**Exercise instructions:**
Copy every line of source text in the rows below character for character, omitting the pictures.
********************
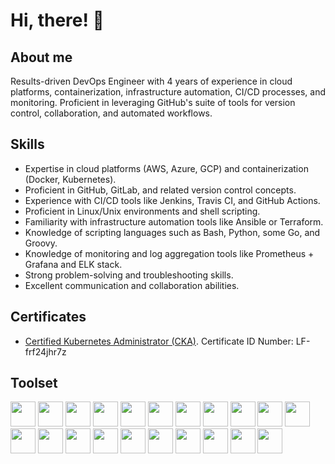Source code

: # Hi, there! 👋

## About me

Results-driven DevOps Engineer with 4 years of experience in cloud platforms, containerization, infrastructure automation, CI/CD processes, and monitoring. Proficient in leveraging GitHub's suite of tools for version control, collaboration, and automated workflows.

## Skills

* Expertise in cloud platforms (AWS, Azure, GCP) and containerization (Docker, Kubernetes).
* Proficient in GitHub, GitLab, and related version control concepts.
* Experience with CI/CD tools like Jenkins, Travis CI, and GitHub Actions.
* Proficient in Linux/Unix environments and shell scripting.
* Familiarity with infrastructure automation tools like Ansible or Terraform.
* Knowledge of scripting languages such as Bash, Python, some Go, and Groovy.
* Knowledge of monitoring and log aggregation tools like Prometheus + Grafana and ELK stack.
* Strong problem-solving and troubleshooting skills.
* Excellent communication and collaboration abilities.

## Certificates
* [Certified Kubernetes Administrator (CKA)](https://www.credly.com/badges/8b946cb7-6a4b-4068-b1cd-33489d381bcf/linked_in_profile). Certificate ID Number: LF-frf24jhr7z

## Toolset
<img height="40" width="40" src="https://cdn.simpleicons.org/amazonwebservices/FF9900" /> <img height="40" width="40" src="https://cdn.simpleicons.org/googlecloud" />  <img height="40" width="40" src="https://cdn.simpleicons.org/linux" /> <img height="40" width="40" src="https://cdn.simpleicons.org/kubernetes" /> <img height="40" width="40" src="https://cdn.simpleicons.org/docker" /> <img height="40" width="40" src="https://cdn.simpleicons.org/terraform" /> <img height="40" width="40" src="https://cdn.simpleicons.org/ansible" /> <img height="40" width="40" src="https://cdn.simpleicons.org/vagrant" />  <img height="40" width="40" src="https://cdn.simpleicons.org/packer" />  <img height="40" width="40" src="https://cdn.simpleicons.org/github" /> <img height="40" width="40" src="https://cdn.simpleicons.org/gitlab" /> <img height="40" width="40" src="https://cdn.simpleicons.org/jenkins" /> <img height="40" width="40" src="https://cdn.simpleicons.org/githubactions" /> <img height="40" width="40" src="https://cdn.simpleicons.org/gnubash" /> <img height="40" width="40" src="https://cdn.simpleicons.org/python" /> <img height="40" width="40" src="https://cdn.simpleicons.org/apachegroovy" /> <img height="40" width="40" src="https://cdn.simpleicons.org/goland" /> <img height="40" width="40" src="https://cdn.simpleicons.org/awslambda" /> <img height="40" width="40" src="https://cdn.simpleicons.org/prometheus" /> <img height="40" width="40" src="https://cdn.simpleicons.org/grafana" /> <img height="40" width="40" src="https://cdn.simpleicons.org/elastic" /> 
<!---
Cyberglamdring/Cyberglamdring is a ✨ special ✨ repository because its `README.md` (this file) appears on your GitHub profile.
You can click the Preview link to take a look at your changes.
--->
********************
**Response for this exercise:**
Source code

: # Hi, there! 👋

## About me

Results-driven DevOps Engineer with 4 years of experience in cloud platforms, containerization, infrastructure automation, CI/CD processes, and monitoring. Proficient in leveraging GitHub's suite of tools for version control, collaboration, and automated workflows.

## Skills

* Expertise in cloud platforms (AWS, Azure, GCP) and containerization (Docker, Kubernetes).
* Proficient in GitHub, GitLab, and related version control concepts.
* Experience with CI/CD tools like Jenkins, Travis CI, and GitHub Actions.
* Proficient in Linux/Unix environments and shell scripting.
* Familiarity with infrastructure automation tools like Ansible or Terraform.
* Knowledge of scripting languages such as Bash, Python, some Go, and Groovy.
* Knowledge of monitoring and log aggregation tools like Prometheus + Grafana and ELK stack.
* Strong problem-solving and troubleshooting skills.
* Excellent communication and collaboration abilities.

## Certificates
* [Certified Kubernetes Administrator (CKA)](https://www.credly.com/badges/8b946cb7-6a4b-4068-b1cd-33489d381bcf/linked_in_profile). Certificate ID Number: LF-frf24jhr7z

## Toolset
<img height="40" width="40" src="https://cdn.simpleicons.org/amazonwebservices/FF9900" /> <img height="40" width="40" src="https://cdn.simpleicons.org/googlecloud" />  <img height="40" width="40" src="https://cdn.simpleicons.org/linux" /> <img height="40" width="40" src="https://cdn.simpleicons.org/kubernetes" /> <img height="40" width="40" src="https://cdn.simpleicons.org/docker" /> <img height="40" width="40" src="https://cdn.simpleicons.org/terraform" /> <img height="40" width="40" src="https://cdn.simpleicons.org/ansible" /> <img height="40" width="40" src="https://cdn.simpleicons.org/vagrant" />  <img height="40" width="40" src="https://cdn.simpleicons.org/packer" />  <img height="40" width="40" src="https://cdn.simpleicons.org/github" /> <img height="40" width="40" src="https://cdn.simpleicons.org/gitlab" /> <img height="40" width="40" src="https://cdn.simpleicons.org/jenkins" /> <img height="40" width="40" src="https://cdn.simpleicons.org/githubactions" /> <img height="40" width="40" src="https://cdn.simpleicons.org/gnubash" /> <img height="40" width="40" src="https://cdn.simpleicons.org/python" /> <img height="40" width="40" src="https://cdn.simpleicons.org/apachegroovy" /> <img height="40" width="40" src="https://cdn.simpleicons.org/goland" /> <img height="40" width="40" src="https://cdn.simpleicons.org/awslambda" /> <img height="40" width="40" src="https://cdn.simpleicons.org/prometheus" /> <img height="40" width="40" src="https://cdn.simpleicons.org/grafana" /> <img height="40" width="40" src="https://cdn.simpleicons.org/elastic" /> 
<!---
Cyberglamdring/Cyberglamdring is a ✨ special ✨ repository because its `README.md` (this file) appears on your GitHub profile.
You can click the Preview link to take a look at your changes.
--->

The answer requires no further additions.